このように遷都一つをとっても、 世代を超えた流れが存在することが分かります。 天皇の後継者は息子や皇后など親族であることがほとんどなので、必然的に政策が似るのでしょう。
だからこそ試験で問われやすくなるので、名前と政策を比較して、区別して覚える必要があります。 桓武天皇と 嵯峨天皇、など時代が離れていない天皇の政策を比較してみましょう。
天皇の覚え方③歴史的事象と関連させて覚える
天皇が関わる歴史の中で最も覚えづらい事柄の一つが、 南北朝の動乱です。南北朝は鎌倉時代と室町時代の間に相当し、天皇同士の対立が起きた時期です。
南北朝の動乱の流れを理解するためには、天皇の系統に注目する必要があります。また、重要用語となっている出来事と関連させて覚えることも大切です。
後嵯峨天皇の子には 亀山天皇と 後深草天皇がおり、 後嵯峨天皇が亡くなると、 大覚寺統・ 持明院統という派閥に分かれました。
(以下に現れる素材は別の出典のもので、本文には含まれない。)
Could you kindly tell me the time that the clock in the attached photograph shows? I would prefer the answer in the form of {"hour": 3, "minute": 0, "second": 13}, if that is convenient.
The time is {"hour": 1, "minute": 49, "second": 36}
皇位継承をめぐって両統は争いましたが、鎌倉幕府は 「両統迭立」を提案し、 両統から交代で天皇を出す仕組みになりました。
大覚寺統の 後醍醐天皇は両統迭立に不満を持っていたため、討幕を目的に 「正中の変」と 「元弘の変」を起こしますが、どちらも失敗に終わります。
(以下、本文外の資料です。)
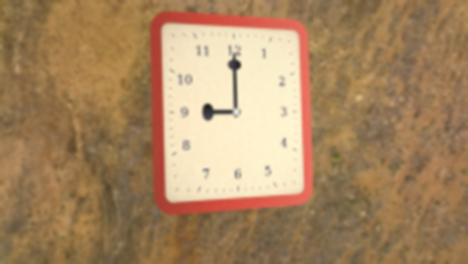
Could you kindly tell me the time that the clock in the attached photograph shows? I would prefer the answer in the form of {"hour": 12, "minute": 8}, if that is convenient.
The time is {"hour": 9, "minute": 0}
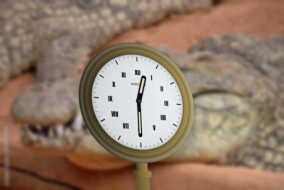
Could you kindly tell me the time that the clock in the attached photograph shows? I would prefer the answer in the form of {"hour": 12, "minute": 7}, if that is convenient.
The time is {"hour": 12, "minute": 30}
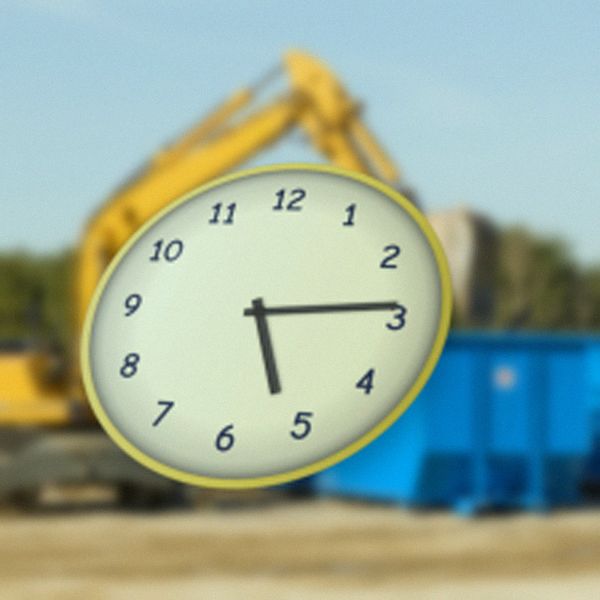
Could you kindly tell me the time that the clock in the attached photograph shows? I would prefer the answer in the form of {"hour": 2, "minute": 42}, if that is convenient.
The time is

それを受けた幕府は 持明院統の 光厳天皇を推し即位させますが、 後醍醐天皇は 光厳天皇を廃して 「建武の親政」を始めます。
足利尊氏は 持明院統の 光明天皇を立て、対して 後醍醐天皇は吉野にこもって正統の皇位を主張します。 大覚寺統が南朝に、 持明院統が北朝に分かれ、南北朝の動乱が始まります。
このように南北朝時代には二つの派閥に分断され、 鎌倉幕府や 足利尊氏など当時の権力者も巻き込んで対立を深めていきます。
誰が何故どのような行動をとったのか、誰が誰の派閥と組んでいたのかなどを明確にして、「両統迭立」や「正中の変」など用語と一緒に覚えていきましょう。派閥を理解するには天皇の家系図を見るのが良いですね。
天皇の覚え方④文化と関連させて覚える
今までの勉強で大まかな流れを理解することができたら、文化史と関連させるなどして細かな知識を補っていきましょう。
例えば、平安時代の 醍醐天皇の期には 『古今和歌集』が、 鎌倉時代には 後鳥羽上皇の命令で 『新古今和歌集』が編纂されています。
天皇と文学は関わりが深く、他にも院政期の 後白河上皇が 『梁塵秘抄』を編んだことなども有名です。時代名と天皇名は文化を関連付けて覚えておきましょう。